**Records for this task**
########################################

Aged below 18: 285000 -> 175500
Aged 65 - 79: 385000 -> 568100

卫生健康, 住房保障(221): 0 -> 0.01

########################################

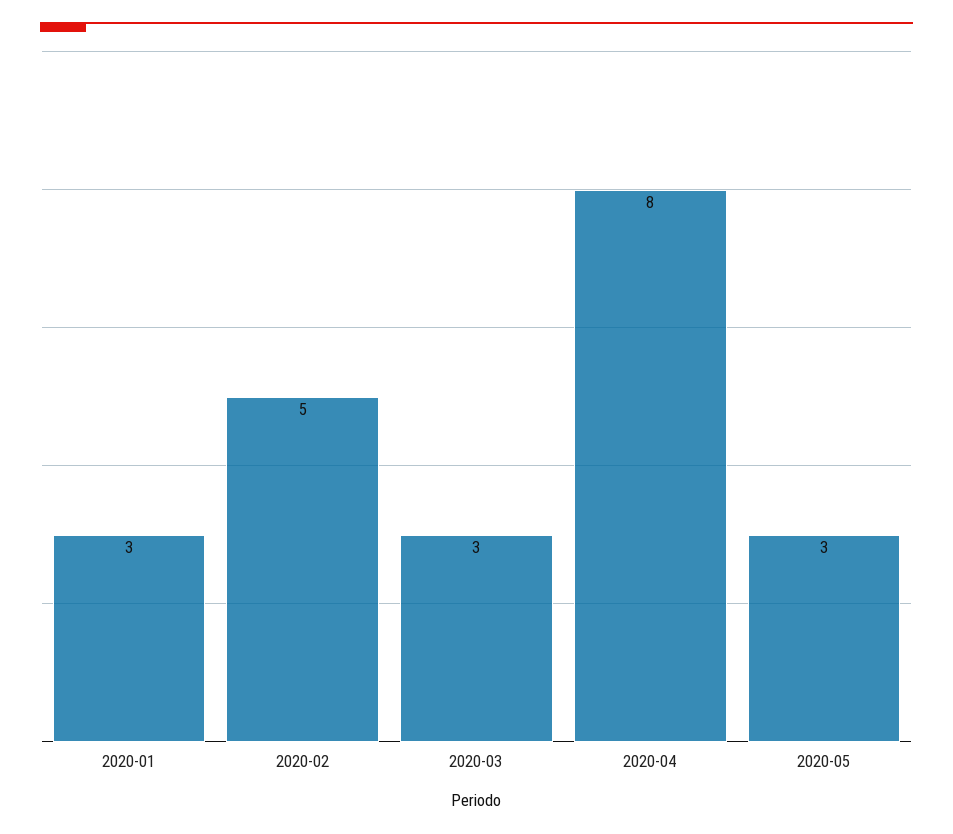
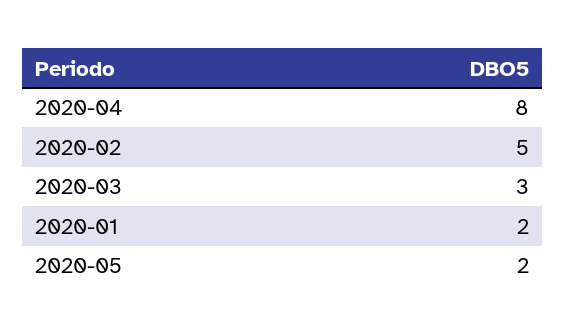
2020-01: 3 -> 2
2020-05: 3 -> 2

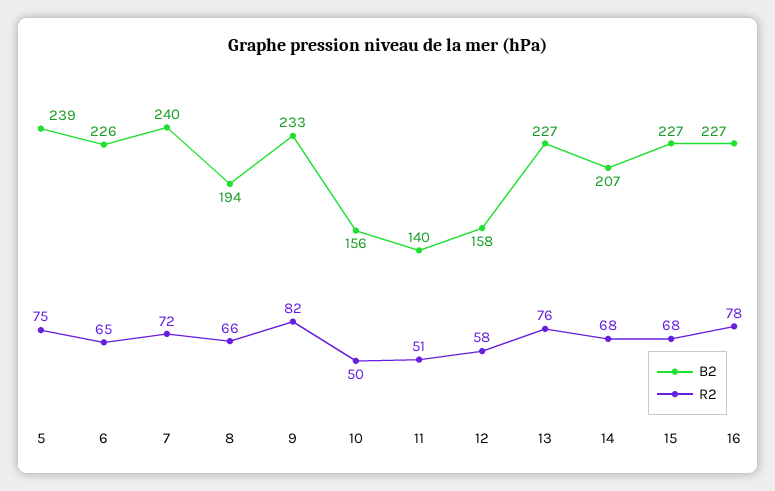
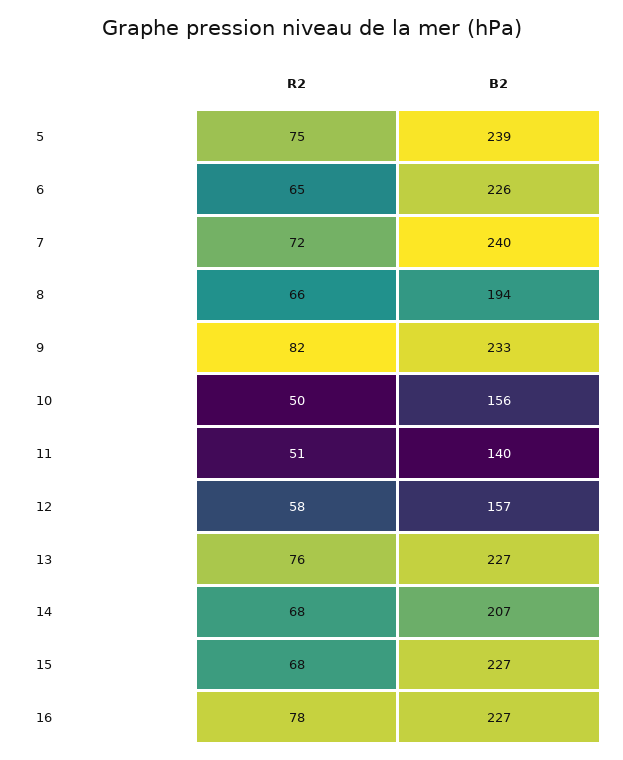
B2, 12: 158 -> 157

########################################

**Instruction**
From the material above, retype precisely the lines between the line holding "Aged below 18: 285000 -> 175500" and the line holding "卫生健康, 住房保障(221): 0 -> 0.01", inclusive, and nothing beyond them.

**Written solution**
Aged below 18: 285000 -> 175500
Aged 65 - 79: 385000 -> 568100

卫生健康, 住房保障(221): 0 -> 0.01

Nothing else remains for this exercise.